Arrowsmith Chapter 33 Summary

Sections 1-8

  • The day has come for Martin to do his experiment. It's clear that the plague is coming to the village that he's in—St. Swithin's—so he starts injecting half of the population with the vaccine and leaving out the other half. As you might expect, the plague attacks the non-injected half way more. 
  • All the while, Joyce Lanyon cooks Martin's meals for him and acts like a wife, although she says she just wants to help out. 
  • On the evenings after Martin has done his work, he and Joyce tend to find private places to hang out. One night, he leans over and kisses her. Later on, he lingers outside her bedroom door and thinks about going in. But he scolds himself and regrets kissing her when he thinks of Leora. 
  • As his experiment goes well, Martin decides to invite Leora to stay with him. When he tries to telephone her, though, he can't get through. 
  • Meanwhile, Leora waits back in another village feeling lonely and bored. While lying in bed, she remembers that Martin told her to give herself another injection of his plague cure, but she decides to put it off until the morning. 
  • The next morning, she totally forgets about the injection and hangs out in Martin's lab. There she finds a half-smoked cigarette and smokes the rest. Little does she know that there are enough plague germs on that cigarette to kill an entire army regiment. 
  • Two nights later, she wakes up with a fever and headache. When the servants realize she has plague, they all run away, leaving her to die alone.
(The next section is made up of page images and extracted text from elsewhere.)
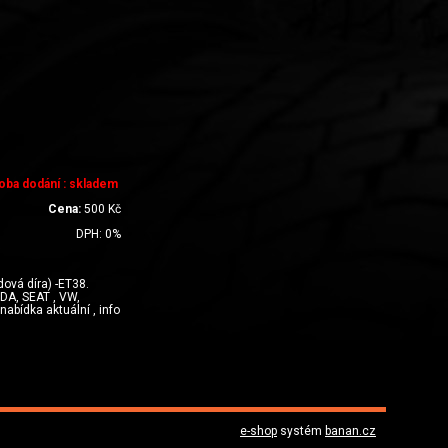
oba dodání : skladem
Cena:
500
Kč
DPH:
0
%
ová díra) -ET38.
DA, SEAT , VW,
abídka aktuální , info
e-shop
systém
banan.cz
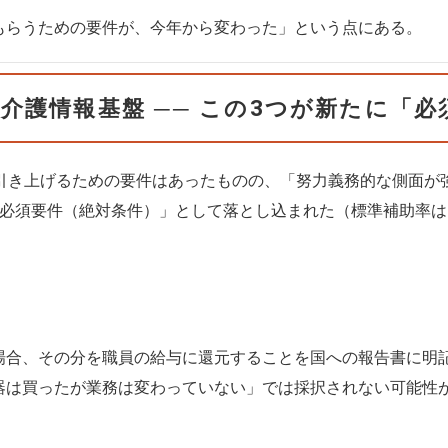
もらうための要件が、今年から変わった」という点にある。
介護情報基盤 ── この3つが新たに「
で引き上げるための要件はあったものの、「努力義務的な側面
必須要件（絶対条件）」として落とし込まれた（標準補助率は1/
合、その分を職員の給与に還元することを国への報告書に明記
器は買ったが業務は変わっていない」では採択されない可能性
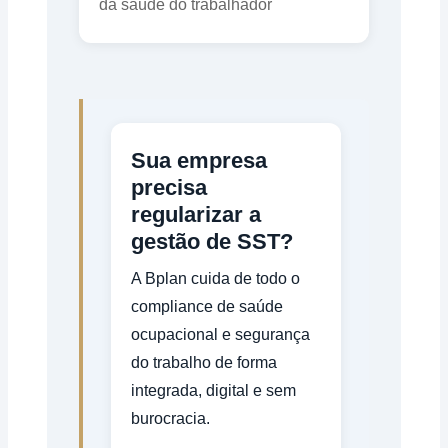
da saúde do trabalhador
Sua empresa
precisa
regularizar a
gestão de SST?
A Bplan cuida de todo o
compliance de saúde
ocupacional e segurança
do trabalho de forma
integrada, digital e sem
burocracia.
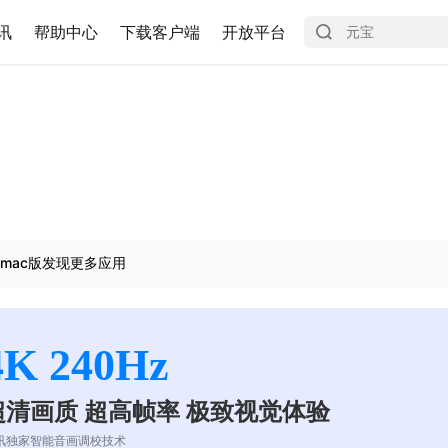
讯
帮助中心
下载客户端
开放平台
mac版发现更多应用
4K 240Hz
超清画质 超高帧率 极致视觉体验
讯独家智能音画调校技术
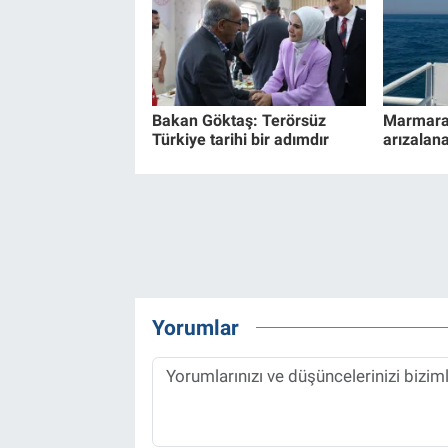
Bakan Göktaş: Terörsüz
Marmara 
Türkiye tarihi bir adımdır
arızalana
Yorumlar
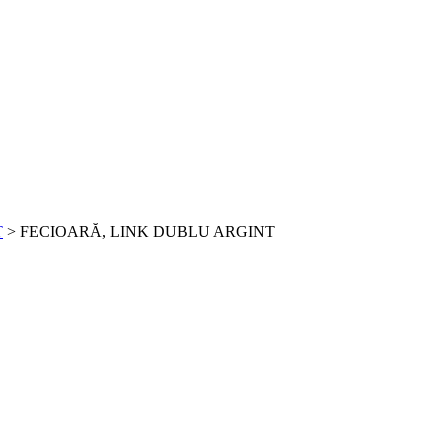
T
>
FECIOARĂ, LINK DUBLU ARGINT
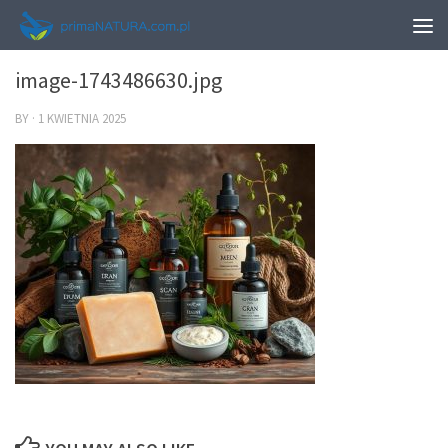
0
image-1743486630.jpg
BY
·
1 KWIETNIA 2025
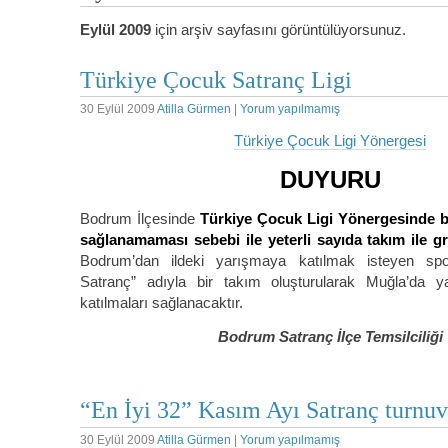
Eylül 2009
için arşiv sayfasını görüntülüyorsunuz.
Türkiye Çocuk Satranç Ligi
30 Eylül 2009
Atilla Gürmen
|
Yorum yapılmamış
Türkiye Çocuk Ligi Yönergesi
DUYURU
Bodrum İlçesinde
Türkiye Çocuk Ligi Yönergesinde be
sağlanamaması sebebi ile yeterli sayıda takım ile g
Bodrum’dan ildeki yarışmaya katılmak isteyen sp
Satranç” adıyla bir takım oluşturularak Muğla’da y
katılmaları sağlanacaktır.
Bodrum Satranç İlçe Temsilciliği
“En İyi 32” Kasım Ayı Satranç turnuv
30 Eylül 2009
Atilla Gürmen
|
Yorum yapılmamış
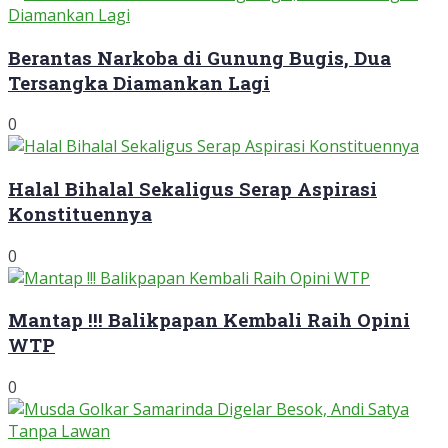
Berantas Narkoba di Gunung Bugis, Dua
Tersangka Diamankan Lagi
0
Halal Bihalal Sekaligus Serap Aspirasi
Konstituennya
0
Mantap !!! Balikpapan Kembali Raih Opini
WTP
0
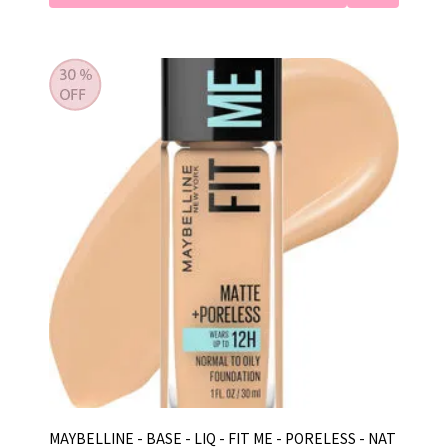
MAYBELLINE - BASE - LIQ - FIT ME - PORELESS - NAT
It's a slow and agonizing death, and all Leora can think about while she dies is why her husband Martin hasn't tried to contact her. Meanwhile, he's off kissing Joyce Lanyon in another village. 
  • Right until the end, Leora thinks that Martin will come back and help her. But in the end, she slips into a coma and dies. 
  • Back in St. Swithin's, Joyce Lanyon is gently trying to convince Martin to give his plague cure to everybody in the village, since he now knows that it works. But he remains committed to seeing through his experiment to the end, no matter what the cost.
  • Martin leaves later that day in a car to get Leora. But he finds her dead in their house and loses his mind with guilt and grief. This is all his fault, and he knows it. 
  • He digs a grave and buries Leora, then tells the folks in St. Swithin's he won't be back. He also becomes a total alcoholic. 
  • This is the last straw for him mentally, and he starts giving out his cure to everyone who asks, thus ruining the experiment he's sacrificed everything for. 
  • Little does he know that a couple of other doctors have taken over his experiment in St. Swithin's and are seeing it through to the end. 
  • By the end of it all, Martin's only job is to make as many vials of the plague cure as he can while others dish it out. 
  • One evening, while sitting alone, Martin hears a knock on the door and opens it to Joyce Lanyon. He knows full well that he was kissing Joyce while his wife was dying, and he has little interest in seeing her. She offers him her friendship, but he tells her to go away and she does. 
  • After a whole lot of injecting and rat exterminating, the quarantine on St. Hubert is lifted. Joyce Lanyon leaves on the first steamer back to America. When she leaves, Martin asks if he could come see her in New York sometime, and she agrees.
  • Martin eventually returns to America a hero, and the McGurk Institute offers him the command of his own division with a hefty salary.
  • But all he wants to do is go back to his lab and be left alone. He also feels like a total traitor to Gottlieb for giving out the plague cure to whoever asked and ruining the experiment.